Alastair Sewell, Head of Fund and Asset Manager ratings for Fitch EMEA and APAC, discusses how the trend towards responsible investing has reached money market funds and the potential new money reforms internationally. Alistair also drills down into the issues affecting global cash investments brought about by the challenges created by the Covid-19 pandemic.
The rise in responsible investing
Responsible investment has made its way into the short-term market and into money market funds and cash investing and we’ve seen money market funds either converting to an explicit ESG strategy or new funds being launched. These funds have generated a lot of assets. The question for a cash investor is how are they making a fund ESG? The primary area of focus is that fund managers are placing more emphasis on governance. Governance has always been a key part of any credit analysis process. The ESG movement has brough the governance pillar into greater focus in the investment processes and is a significant lever for making investment decisions. This ESG focus has not been lost on regulators and there is growing regulatory attention on how fund managers are applying ESG processes in a consistent manner. What is of more immediate concern to money market fund managers and cash investors around the world is how the March 2020 market stress period may translate into new regulation for money market funds. There’s already been several fairly significant rounds of reform to money market funds following the 2008 financial crisis. The 2020 stress did affect money market funds, less than in 2008, but enough stress to trigger regulatory interest. In the US, there are regulatory reform proposals on the table and in Europe regulators are consulting on reform proposals.

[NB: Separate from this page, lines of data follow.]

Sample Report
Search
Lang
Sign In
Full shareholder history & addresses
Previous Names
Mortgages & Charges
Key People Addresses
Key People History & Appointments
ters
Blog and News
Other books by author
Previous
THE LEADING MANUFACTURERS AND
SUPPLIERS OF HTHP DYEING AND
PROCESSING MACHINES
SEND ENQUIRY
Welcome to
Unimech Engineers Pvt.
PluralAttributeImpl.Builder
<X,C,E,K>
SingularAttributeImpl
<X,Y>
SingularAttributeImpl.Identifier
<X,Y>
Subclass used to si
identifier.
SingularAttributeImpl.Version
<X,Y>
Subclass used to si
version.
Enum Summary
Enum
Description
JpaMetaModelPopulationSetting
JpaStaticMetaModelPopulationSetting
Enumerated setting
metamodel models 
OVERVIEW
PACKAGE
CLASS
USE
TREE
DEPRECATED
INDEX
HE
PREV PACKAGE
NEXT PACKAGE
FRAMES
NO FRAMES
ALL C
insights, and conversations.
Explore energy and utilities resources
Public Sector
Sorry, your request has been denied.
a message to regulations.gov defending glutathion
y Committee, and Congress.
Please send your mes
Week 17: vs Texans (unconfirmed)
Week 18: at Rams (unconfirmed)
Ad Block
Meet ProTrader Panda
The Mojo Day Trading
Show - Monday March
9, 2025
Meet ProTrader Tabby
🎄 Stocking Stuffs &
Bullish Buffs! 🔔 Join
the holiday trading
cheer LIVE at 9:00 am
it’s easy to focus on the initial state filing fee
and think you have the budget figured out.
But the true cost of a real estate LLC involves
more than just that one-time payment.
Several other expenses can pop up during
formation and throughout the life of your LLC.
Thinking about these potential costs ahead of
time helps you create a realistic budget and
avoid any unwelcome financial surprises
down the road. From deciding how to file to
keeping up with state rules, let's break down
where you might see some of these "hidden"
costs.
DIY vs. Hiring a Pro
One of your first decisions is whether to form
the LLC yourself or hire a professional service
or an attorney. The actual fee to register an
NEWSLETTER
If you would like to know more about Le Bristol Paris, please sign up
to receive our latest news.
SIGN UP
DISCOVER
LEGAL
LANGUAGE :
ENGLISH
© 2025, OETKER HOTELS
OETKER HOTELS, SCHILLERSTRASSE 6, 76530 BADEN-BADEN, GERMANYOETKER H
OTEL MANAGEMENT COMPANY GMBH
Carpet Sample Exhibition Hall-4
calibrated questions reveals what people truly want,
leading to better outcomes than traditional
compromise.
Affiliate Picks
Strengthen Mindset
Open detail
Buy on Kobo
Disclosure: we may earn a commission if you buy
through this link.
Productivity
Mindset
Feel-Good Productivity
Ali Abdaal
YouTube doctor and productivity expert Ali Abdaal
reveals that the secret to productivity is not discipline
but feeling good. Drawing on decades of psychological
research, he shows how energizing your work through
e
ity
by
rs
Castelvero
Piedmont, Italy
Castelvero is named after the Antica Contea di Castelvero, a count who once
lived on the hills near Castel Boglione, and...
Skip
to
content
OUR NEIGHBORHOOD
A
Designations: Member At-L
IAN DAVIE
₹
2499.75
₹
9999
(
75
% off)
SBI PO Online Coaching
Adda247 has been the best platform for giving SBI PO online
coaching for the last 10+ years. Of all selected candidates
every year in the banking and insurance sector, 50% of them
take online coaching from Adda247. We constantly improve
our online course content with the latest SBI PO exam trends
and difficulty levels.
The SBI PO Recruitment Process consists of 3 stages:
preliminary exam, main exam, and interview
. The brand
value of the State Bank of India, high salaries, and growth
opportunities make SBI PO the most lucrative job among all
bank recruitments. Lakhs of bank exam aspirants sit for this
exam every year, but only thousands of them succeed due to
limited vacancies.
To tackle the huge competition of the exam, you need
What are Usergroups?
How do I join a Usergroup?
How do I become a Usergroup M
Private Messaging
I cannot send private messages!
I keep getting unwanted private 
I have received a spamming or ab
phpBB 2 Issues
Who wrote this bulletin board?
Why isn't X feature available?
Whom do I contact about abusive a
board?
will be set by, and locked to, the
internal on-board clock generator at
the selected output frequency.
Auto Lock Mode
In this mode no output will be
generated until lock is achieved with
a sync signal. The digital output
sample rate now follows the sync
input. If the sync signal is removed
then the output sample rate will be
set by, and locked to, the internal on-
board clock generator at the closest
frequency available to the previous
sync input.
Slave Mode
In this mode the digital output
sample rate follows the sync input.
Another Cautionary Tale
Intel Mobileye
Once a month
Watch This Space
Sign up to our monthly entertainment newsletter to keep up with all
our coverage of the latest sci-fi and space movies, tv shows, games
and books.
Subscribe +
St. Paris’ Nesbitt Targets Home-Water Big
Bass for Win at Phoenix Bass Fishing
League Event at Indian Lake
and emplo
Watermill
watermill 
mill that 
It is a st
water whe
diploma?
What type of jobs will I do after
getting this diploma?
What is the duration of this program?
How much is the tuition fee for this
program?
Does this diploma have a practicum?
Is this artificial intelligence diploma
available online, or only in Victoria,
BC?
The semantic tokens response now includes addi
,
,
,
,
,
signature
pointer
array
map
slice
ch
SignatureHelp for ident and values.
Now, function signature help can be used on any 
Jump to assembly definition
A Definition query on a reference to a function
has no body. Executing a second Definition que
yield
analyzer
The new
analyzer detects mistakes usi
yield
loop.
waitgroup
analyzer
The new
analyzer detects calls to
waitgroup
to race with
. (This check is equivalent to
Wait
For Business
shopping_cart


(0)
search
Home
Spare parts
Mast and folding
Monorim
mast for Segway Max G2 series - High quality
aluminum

Regulatory re-reform is back on the agenda
After the GFC in 2008, the US regulations moved some types of money market funds from a stable unit value per share to a variable price. In Europe, there is a suggestion that money market funds may be forced to move a to a variable price as well. This is being underpinned by investor focus on investor behaviour. They’re interested in the incentives for investors to redeem earlier. If enough investors redeemed together, this could cause issues for funds and the market. Moving to a variable price per share with some other reforms may mitigate the risks arising from this investor behaviour. From an investor perspective, and if this regulatory scenario does play out, some adaptation is likely to be needed in the relatively near future. This could happen next year certainly for the US and Europe.